If you're not familiar with this plan.  It limits your first two weeks to primarily protein and vegetables.  The main exclusion is sugar, bad fats and carbs (that nasty unhealthy refined crap we've been told is A-OK for so long).  Here is a great link if your interested ....http://www.southbeach-diet-plan.com/index.html.  I've printed out the South Beach Diet Food List along with Phase 1 Food List and plan to carry it with me where ever I go.  Another good suggestion is to post a copy right on your refrigerator so you can double check the "OK" stuff before you prepare a meal for yourself.

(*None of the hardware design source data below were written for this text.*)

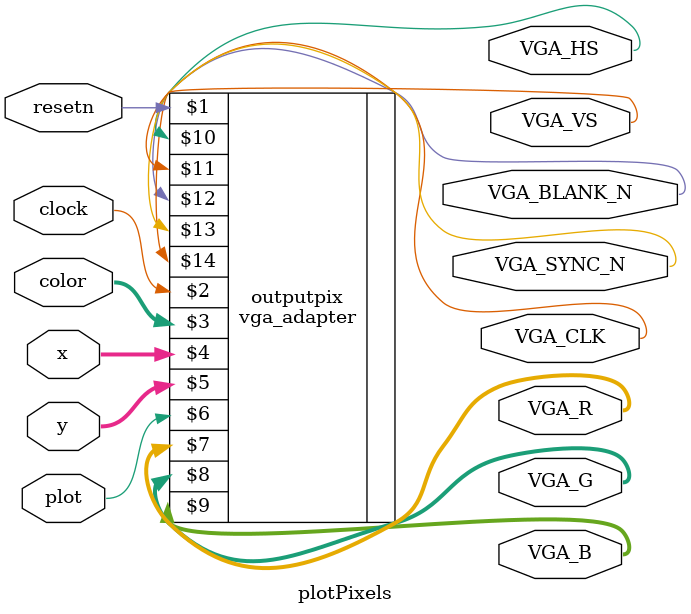
<source format=v>
module plotPixels(
			resetn,
			clock,
			color,
			x, y, plot,
			/* Signals for the DAC to drive the monitor. */
			VGA_R,
			VGA_G,
			VGA_B,
			VGA_HS,
			VGA_VS,
			VGA_BLANK_N,
			VGA_SYNC_N,
			VGA_CLK);
			
	input resetn;
	input clock;	
	input [2:0] color;
	input [7:0] x;
	input [8:0] y;
	input plot;
	output [7:0] VGA_R;
	output [7:0] VGA_G;
	output [7:0] VGA_B;
	output VGA_HS;
	output VGA_VS;
	output VGA_BLANK_N;
	output VGA_SYNC_N;
	output VGA_CLK;
	
	//use VGA to output player pixels
	vga_adapter outputpix (
				resetn,
				clock,
				color,
				x,
				y,
				plot,
				VGA_R,
				VGA_G,
				VGA_B,
				VGA_HS,
				VGA_VS,
				VGA_BLANK_N,
				VGA_SYNC_N,
				VGA_CLK);
	defparam outputpix.RESOLUTION = "160x120";
	defparam outputpix.MONOCHROME = "FALSE";
	defparam outputpix.BITS_PER_COLOUR_CHANNEL = 1;
	defparam outputpix.BACKGROUND_IMAGE = "background.mif";//should be black.mif, this is temporary
    
endmodule
</source>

I introduced much of this a week before I started and I think it honestly helped me with eliminating some cravings.  I'm not sure how positive I'll be come day 13, but I'm committed and hopeful.

Breakfast:
2 egg omelet with sauteed baby portabella mushrooms, broccoli and roasted garlic.  (And yes, I had a bit more time on my hands)

Snack:
Low fat Blueberry Yogurt (it's all I had for yogurt in the fridge... probably not the best since it had blueberries in it)

Lunch:
A yummy salad (that I'll try to post a picture of once I figure out how) that consisted of greens from my garden, a baby zucchini, a baby orange pepper, a small handful of feta cheese and walnuts and grilled chicken and  I used about 1 tbsp of good seasons Italian dressing (homemade) (which I hope is OK).

Afternoon Snack:
Is going to be some broccoli bites with hummus and a piece of the laughing cow cheese

Dinner:
Is going to be the rest of my chicken breast and lots and lots of sauteed swiss chard with roasted garlic (Can you say YUM?)